[WORK REQUIRED] Extend the passage about the light novel Welcome to the NHK, starting right after its last sentence.

[EXCERPTED TEXT]
►

The Lolita movies aren't nearly as good because the deceit is a lot harder to hide when you can visually see the events.
Welcome to the NHK is a modern classic Japanese light novel (though it lacks basically all the cliche common to those beyond how it was printed) about the literal garbage human Satou. He lives off his parents in a one room apartment, having dropped out of school and being unable to work to extreme anxiety/agoraphobia. His life is basically completely empty and worthless, to the point where he sometimes will wake up somedays and stare at the ceiling until he goes back to bed hours later. He has no plans or future, and without the intervention of the supporting character would just have meandered until he got evicted and then died as he openly states.
The plot involves the odd girl Misaki trying to take on the task of "curing" his hikkikomori problem, through absurd manners that he barely takes seriously and uses as something to get through his boredom. There is also the subplot of his neighbor trying to create an indie VN through sheer force of rage and hatred of normies, showing a different form of the same broken character who is the "hot" (angry) instead of the "cold" (emotionless).

◄

[EXERCISE DATA]
►

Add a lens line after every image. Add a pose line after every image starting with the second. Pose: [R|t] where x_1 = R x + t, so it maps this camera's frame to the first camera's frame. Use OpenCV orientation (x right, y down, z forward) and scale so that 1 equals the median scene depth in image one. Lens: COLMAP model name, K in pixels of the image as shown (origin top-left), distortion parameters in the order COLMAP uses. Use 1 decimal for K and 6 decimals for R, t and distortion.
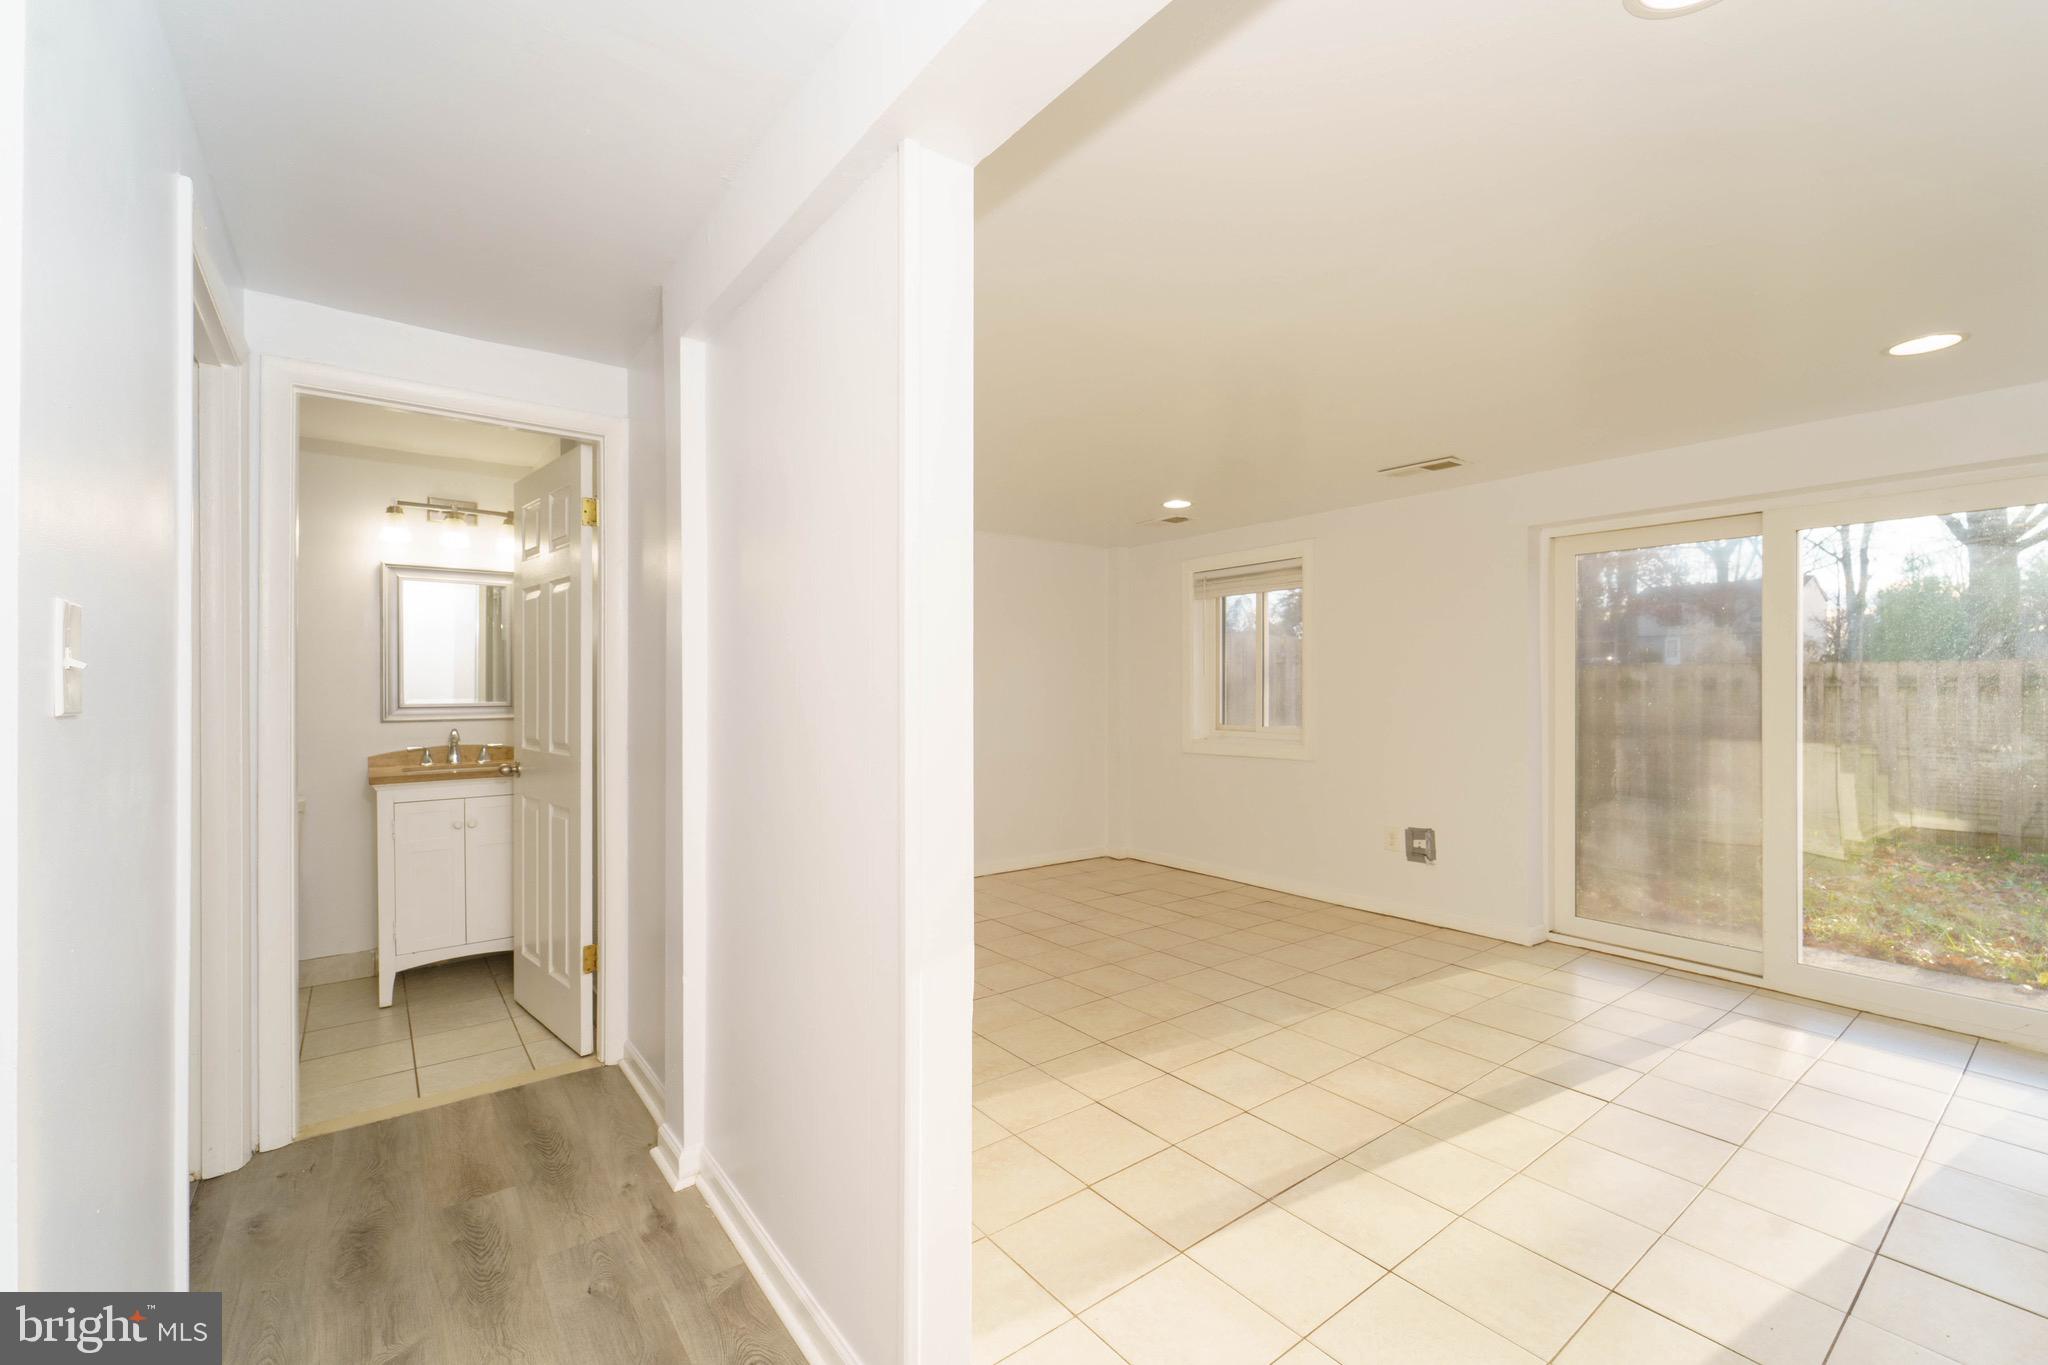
lens RADIAL K [[859.1, 0, 1068.5], [0, 859.1, 681.1], [0, 0, 1]] dist [0.001565, -0.000158]
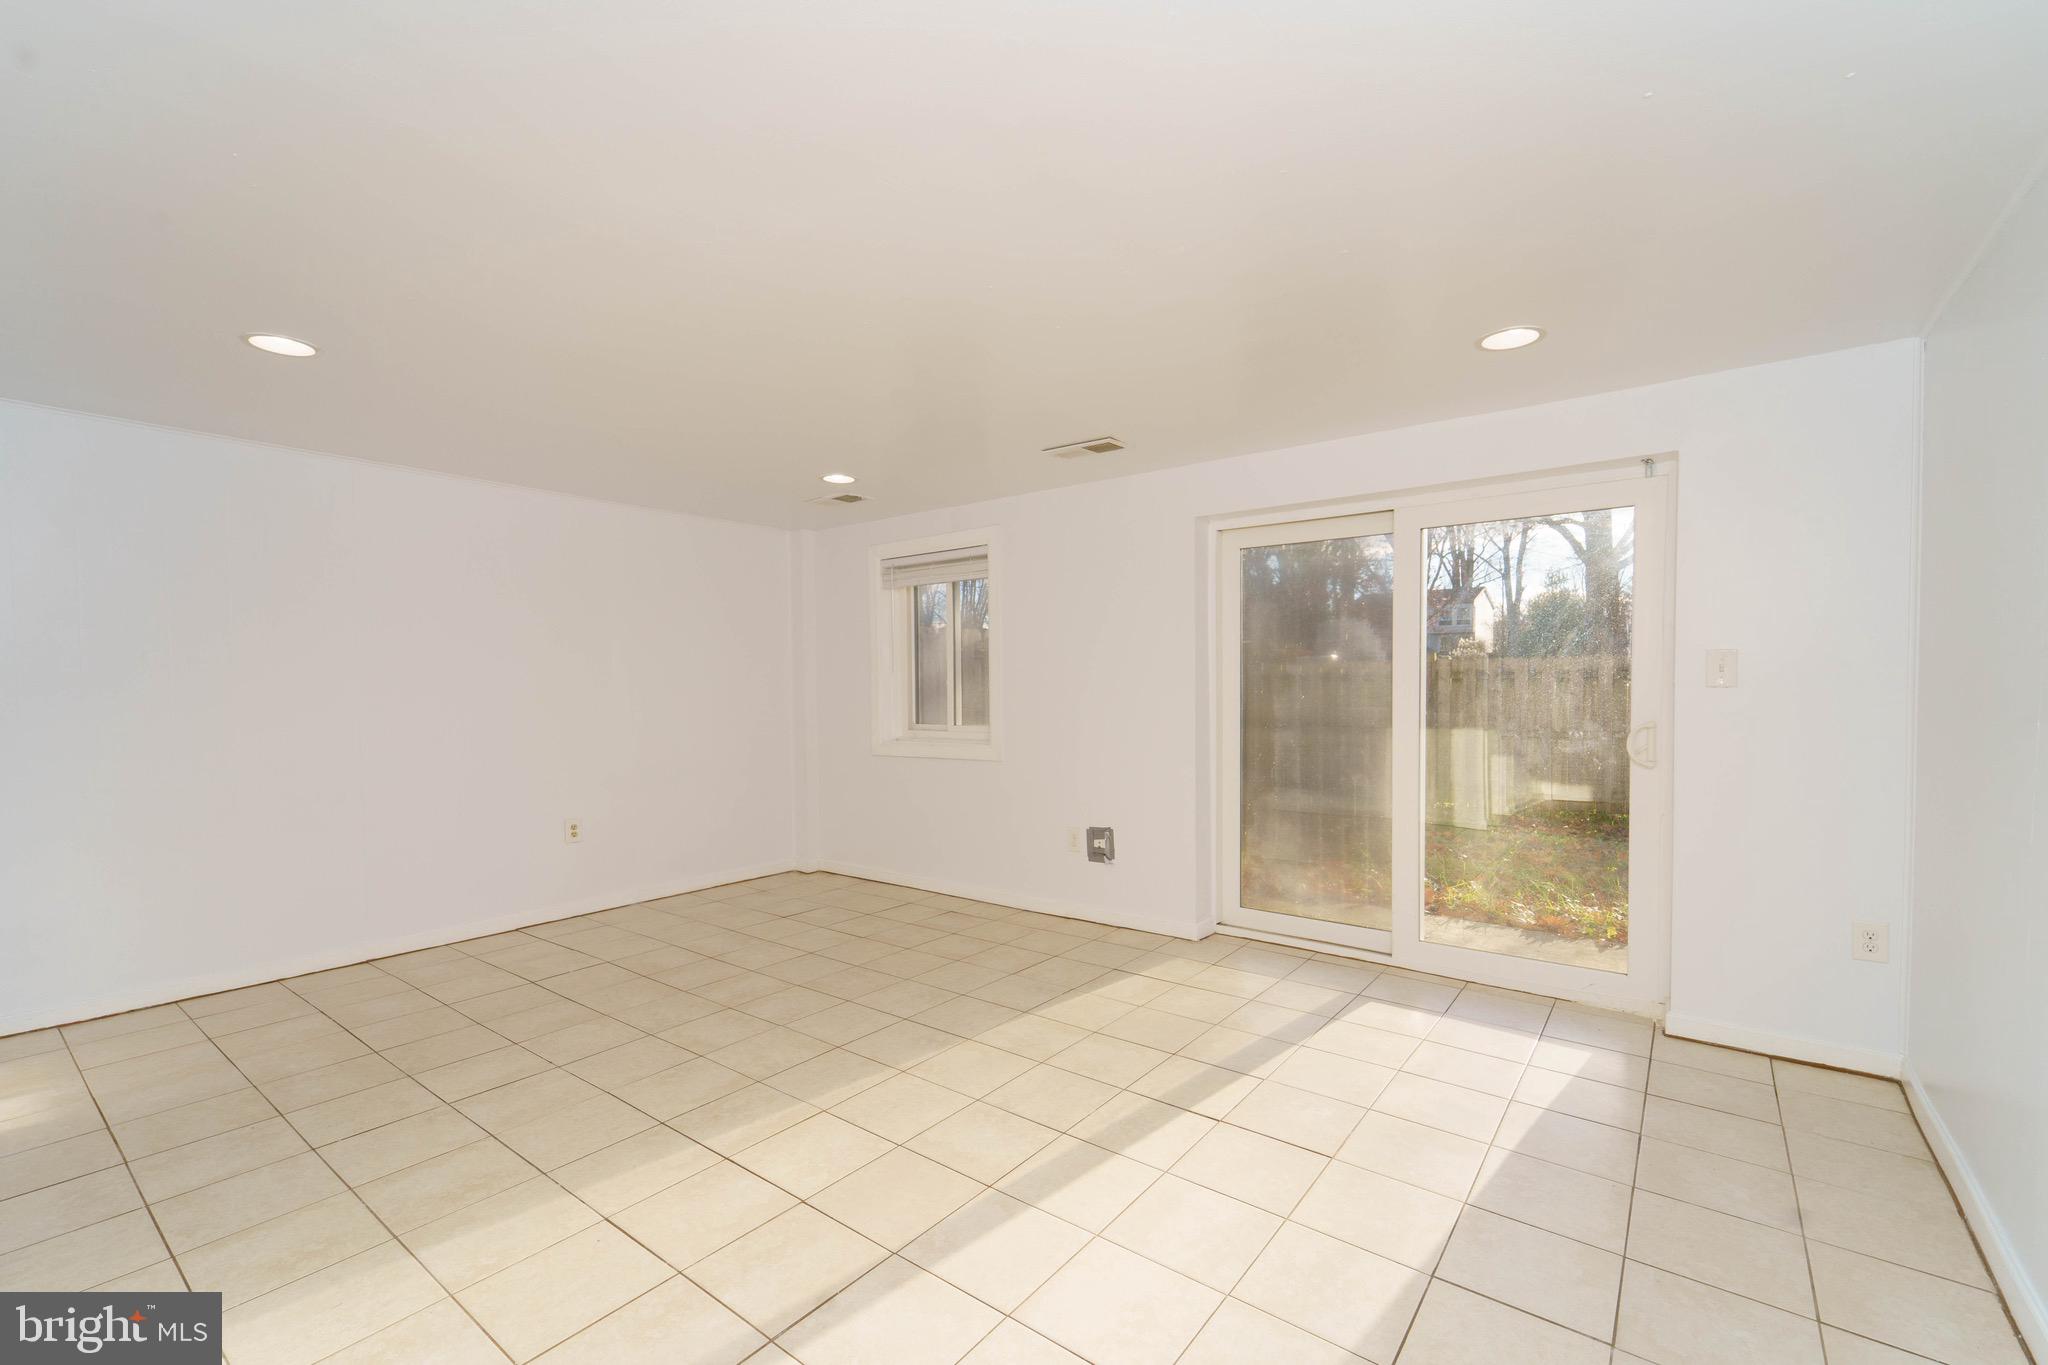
lens RADIAL K [[839.7, 0, 1065.5], [0, 839.7, 703.8], [0, 0, 1]] dist [0.000734, -0.000376]
pose [[0.968513, -0.014595, 0.248536, 0.152504], [0.007045, 0.999487, 0.031243, 0.001666], [-0.248864, -0.028509, 0.968119, 0.104008]]
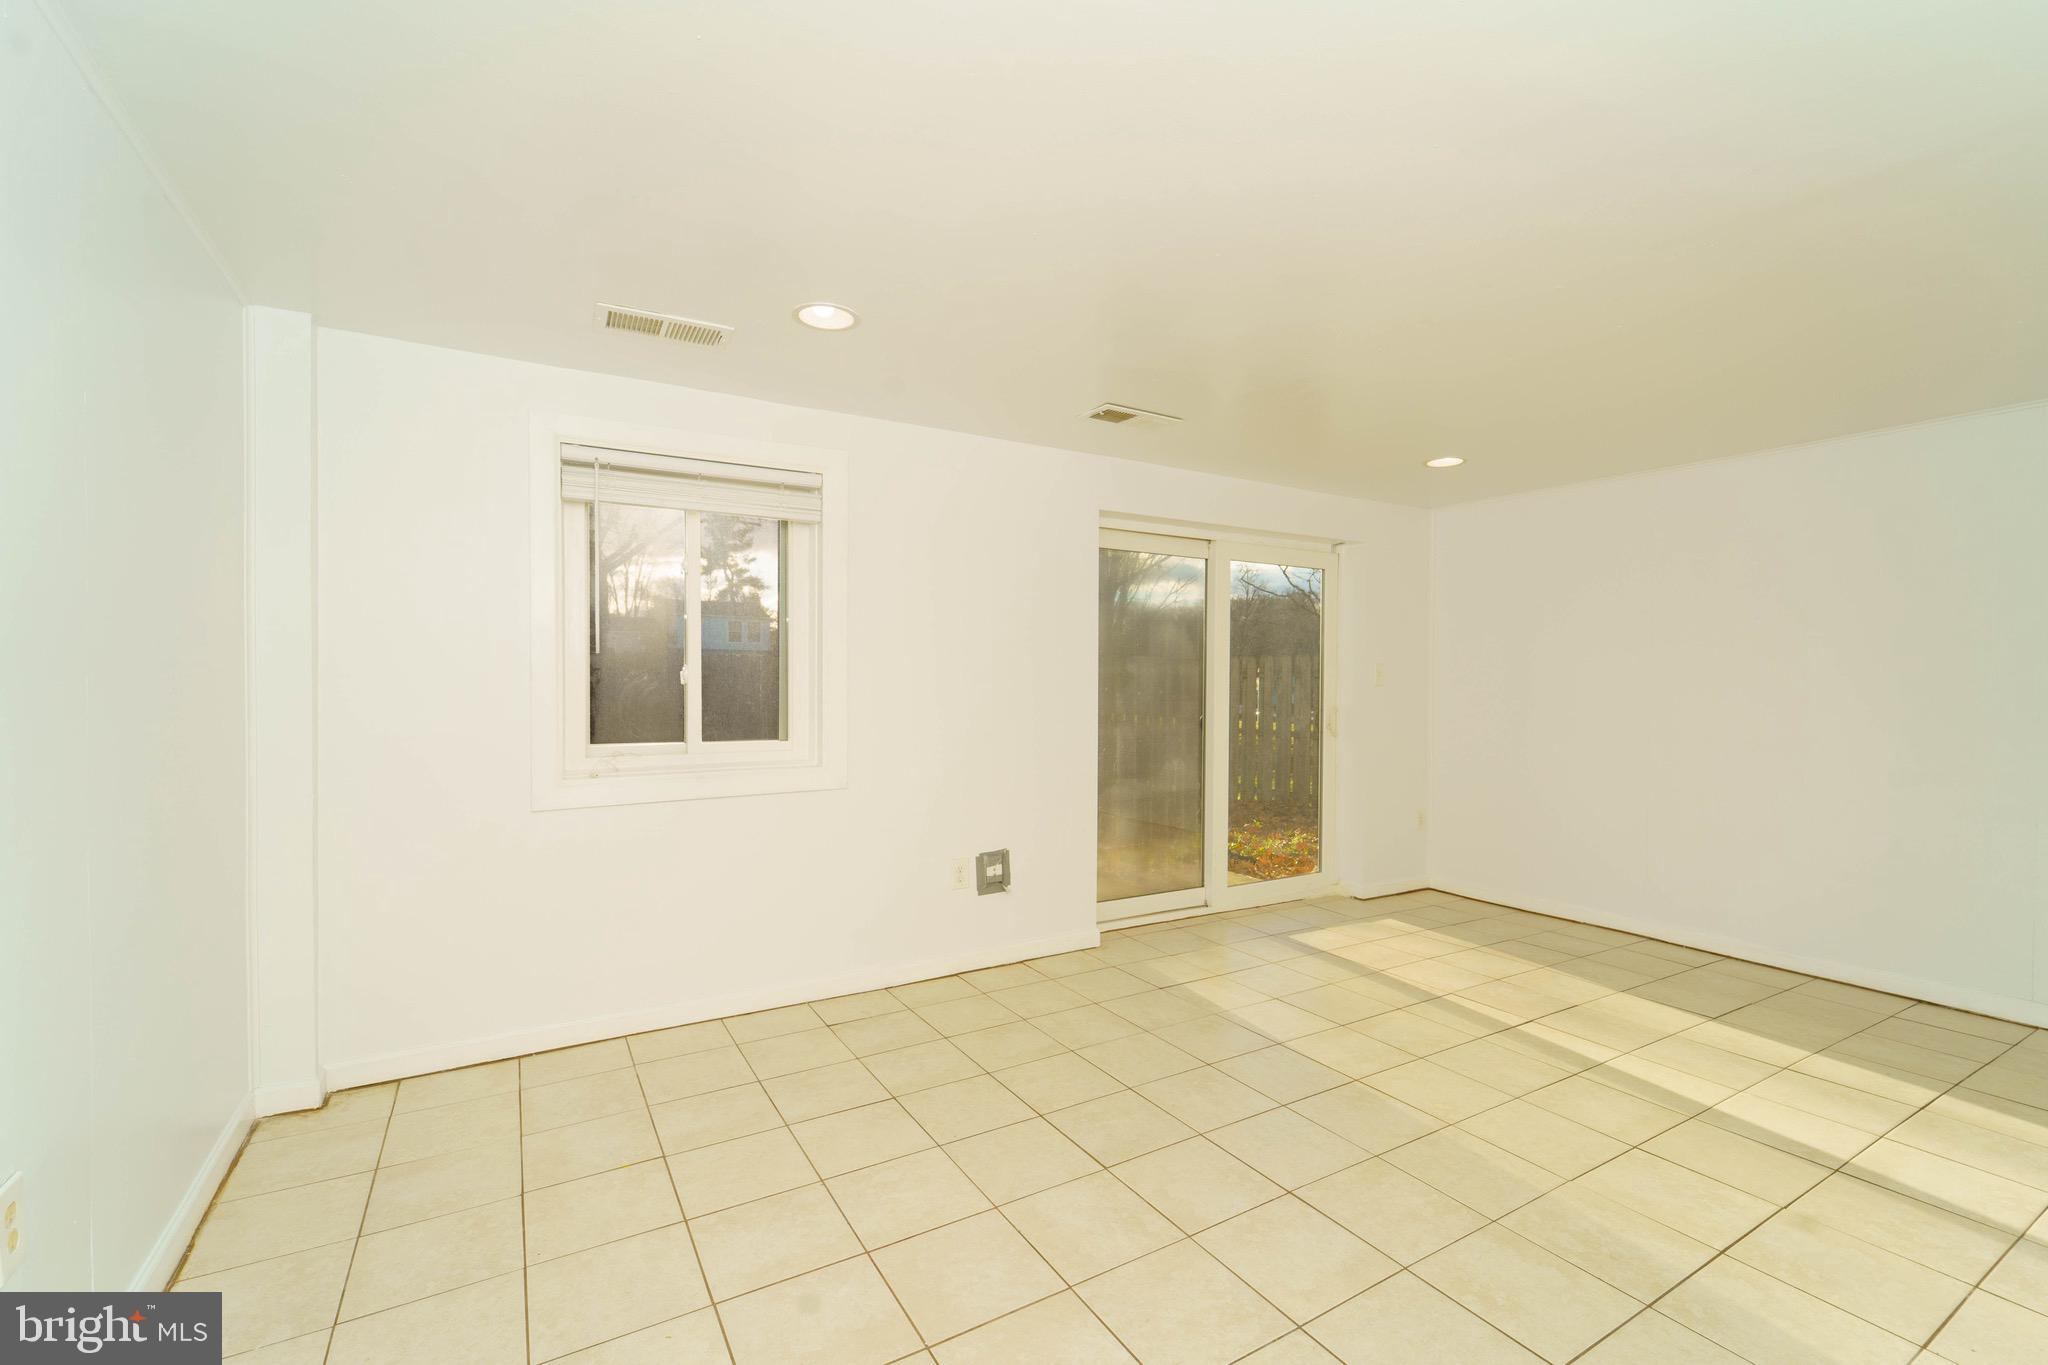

◄

[OUTPUT FOR THIS TASK]
Its got that classic Japanese apathetic detachment in its writing style and encompasses the lost and broken nature of a lot of young men who basically lose any motivation to escape their spiral, chronicling the self defeating nature they build up that keeps them trapped.
It has a manga and anime adaptation, which are fine but lose a lot of the power of it through both expansion and censorship. The novel shows how easily someone like Satou can fall into a pit of both drugs and lolicon obsession (its Japan), and both are a constant demon hanging over him. The manga cuts out most of the drugs and treats the loli thing as a funny one off thing, just like it does MMOs and MLM scams. Whereas the anime cuts all the drugs and recontextualizes basically everything as a funny romcom with sad moments.